The algorithm is implemented according to the following system block diagram:
The input signal arrives from the source generator or processor actor output, to be processed by the
localization algorithm, in this case into four output loudspeaker channels. (The four-channel case
represented here is easily reducible to the two-channel case by deleting the lower two loudspeaker
channels. It may also be extended to eight channels by repeating the portion to the right of the
panner for the lower four loudspeaker channels.) The localization is controlled by two parameters,
Distance and Direction. The Distance parameter varies from 0 to 1, where 0 corresponds to no distance
(i.e. the object is in your head, between your ears), and 1 corresponds to the object being at infinity,
or at least at the sonic equivalent of the "clipping plane". Direction varies between -1 and 1, with
0 corresponding to "straight ahead", -0.5 to "straight left", +0.5 to "straight right", and +/- 1
directly behind.
Direction figure
The input first passes through a distance modeler Hd set up to increasingly attenuate the amplitude
and dampen the high frequencies of the input with increasing amounts of Distance. This promotes the
illusion that a sound source is receding as the Distance is increasing. The signal then distributed
through a panner, in response to Direction, into 4 channels (or 2 or 8, depending on how vss is
initialized). The panner is a constant-power type so that the perceived loudness of the signal is
independent of Direction. The front and rear left-right signal pairs are then passed through recursive
cross-term cancelers to perform the stereo-to-planar spreading. The amount of spreading is controlled
by Distance in the 4 and 8 channel case, and by both Distance and Direction in the 2-channel case. The
spreading is generally controlled so as to reduce it with increasing distance, until it disappears at a
distance of 0.5. This produces a strong near-field distance cue which varies continuously from a
between-the-ears experience at zero Distance, to, at Distance = 0.5, a definite positioning of the
source along a circle circimscribing the speaker locations in space. (With eight channels, the source
appears along the surface of a circumscribing sphere.) For two channels, the circle is "squashed" and
all localization behind the listener is made to pass through the head. Processing through Hd then
becomes the dominant distance cue at Distances greater than 0.5.
Usage
To use the localization actor, load localize.so and create an actor of type LocalizeActor.
LocalizeActor messages
In addition to the messages understood by all processor actors, the LocalizeActor understands the
following messages:
LocalizeActor handler messages
In addition to the messages understood by all handlers, the handler for the LocalizeActor
algorithm understands the following messages:
- SetInput hSound hHandler
- Set the input to come from the handler hHandler.
- SetInput hSound
- Set the input to zero (i.e., silence the input).
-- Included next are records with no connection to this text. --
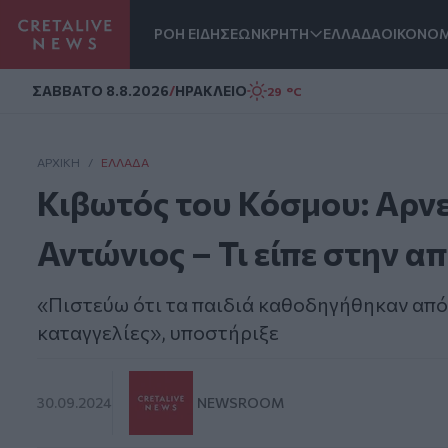
ΡΟΗ ΕΙΔΗΣΕΩΝ
ΚΡΗΤΗ
ΕΛΛΑΔΑ
ΟΙΚΟΝΟΜ
Homepage
ΣAΒΒΑΤΟ 8.8.2026
/
ΗΡΑΚΛΕΙΟ
29 °C
ΑΡΧΙΚΗ
/
ΕΛΛΆΔΑ
Κιβωτός του Κόσμου: Αρνεί
Αντώνιος – Τι είπε στην α
«Πιστεύω ότι τα παιδιά καθοδηγήθηκαν από 
καταγγελίες», υποστήριξε
30.09.2024
NEWSROOM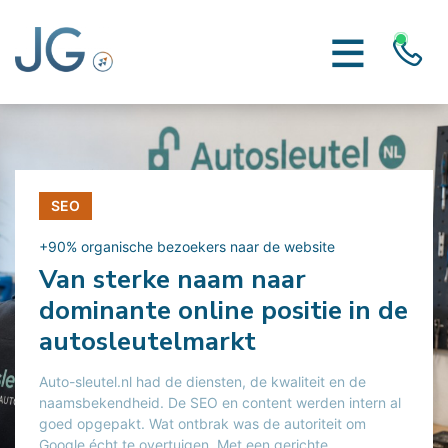
SEO
+90% organische bezoekers naar de website
Van sterke naam naar
dominante online positie in de
autosleutelmarkt
Auto-sleutel.nl had de diensten, de kwaliteit en de
naamsbekendheid. De SEO en content werden intern al
goed opgepakt. Wat ontbrak was de autoriteit om
Google écht te overtuigen. Met een gerichte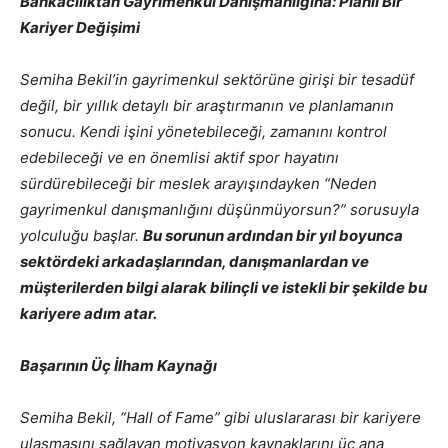
Bankacılıktan Gayrimenkul Danışmanlığına: Planlı Bir
Kariyer Değişimi
Semiha Bekil’in gayrimenkul sektörüne girişi bir tesadüf
değil, bir yıllık detaylı bir araştırmanın ve planlamanın
sonucu. Kendi işini yönetebileceği, zamanını kontrol
edebileceği ve en önemlisi aktif spor hayatını
sürdürebileceği bir meslek arayışındayken “Neden
gayrimenkul danışmanlığını düşünmüyorsun?” sorusuyla
yolculuğu başlar.
Bu sorunun ardından bir yıl boyunca
sektördeki arkadaşlarından, danışmanlardan ve
müşterilerden bilgi alarak bilinçli ve istekli bir şekilde bu
kariyere adım atar.
Başarının Üç İlham Kaynağı
Semiha Bekil, “Hall of Fame” gibi uluslararası bir kariyere
ulaşmasını sağlayan motivasyon kaynaklarını üç ana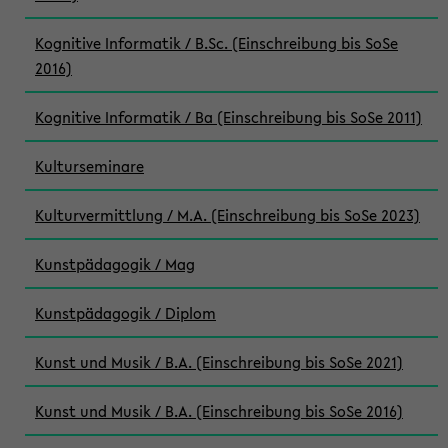
Kognitive Informatik / B.Sc. (Einschreibung bis SoSe
2016)
Kognitive Informatik / Ba (Einschreibung bis SoSe 2011)
Kulturseminare
Kulturvermittlung / M.A. (Einschreibung bis SoSe 2023)
Kunstpädagogik / Mag
Kunstpädagogik / Diplom
Kunst und Musik / B.A. (Einschreibung bis SoSe 2021)
Kunst und Musik / B.A. (Einschreibung bis SoSe 2016)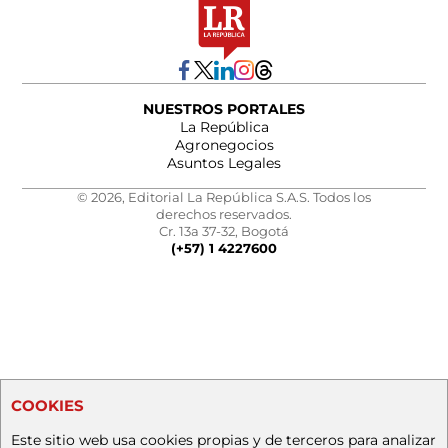
NUESTROS PORTALES
La República
Agronegocios
Asuntos Legales
© 2026, Editorial La República S.A.S. Todos los
derechos reservados.
Cr. 13a 37-32, Bogotá
(+57) 1 4227600
COOKIES
Este sitio web usa cookies propias y de terceros para analizar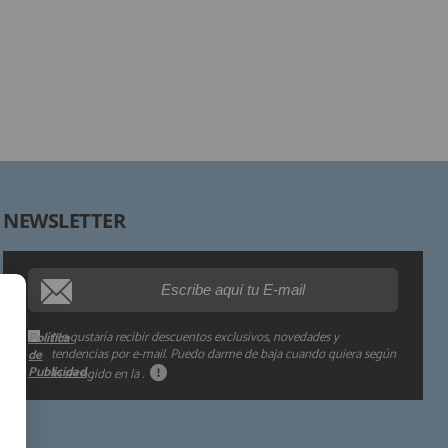
Finalidad:
Legitimación:
Destinatarios:
Derechos:
NEWSLETTER
Procedencia de los datos:
Información adicional:
Me gustaría recibir descuentos exclusivos, novedades y
Política
tendencias por e-mail. Puedo darme de baja cuando quiera según
de
Publicidad
lo recogido en la
.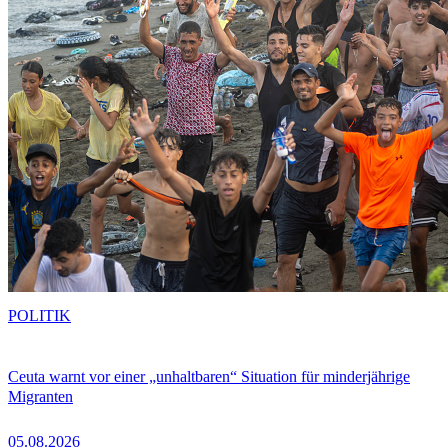
POLITIK
Ceuta warnt vor einer „unhaltbaren“ Situation für minderjährige
Migranten
05.08.2026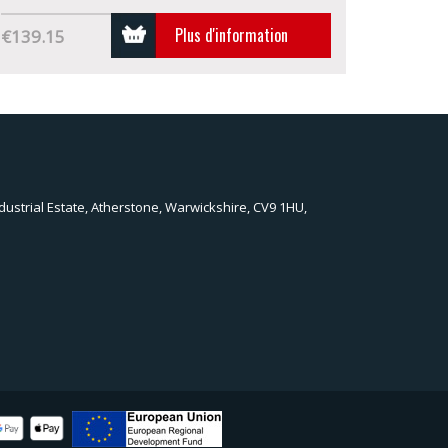
Plus d'information
€139.15
dustrial Estate, Atherstone, Warwickshire, CV9 1HU,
- SetDirection hSound x time
- Set the perceived direction of the sound source, relative to the listener, to
x. Range is normalized to [-1,1], with 0 mapping to straight ahead, -0.5
mapping to directly left, +0.5 mapping to directly right, and +/-1 mapping to
directly behind. If time is specified, modulate to the new direction over
the specified duration.
- SetDistance hSound x time
- Set the perceived distance of the sound source, relative to the listener, to
x. Range is normalized to [0,1], with 0 mapping to "no distance", i.e.,
the sound source is "in the head, between the ears", and 1 mapping to infinite
distance, i.e., the object is at the clipping plane. If time is specified,
modulate to the new distance over the specified duration.
- For tuning purposes only
- SetA hSound x time
- Tune the optimal cross-cancellation gain, setting it to x. Range is
between [-1,1], with roughly -0.6 being default. If time is specified,
modulate to the new distance over the specified duration.
- SetT hSound x time
- Tune the optimal cross-cancellation delay, setting it to x milliseconds.
Range is between [0,1] millisecond, with roughly 0.2 being default. If time
is specified, modulate to the new distance over the specified duration.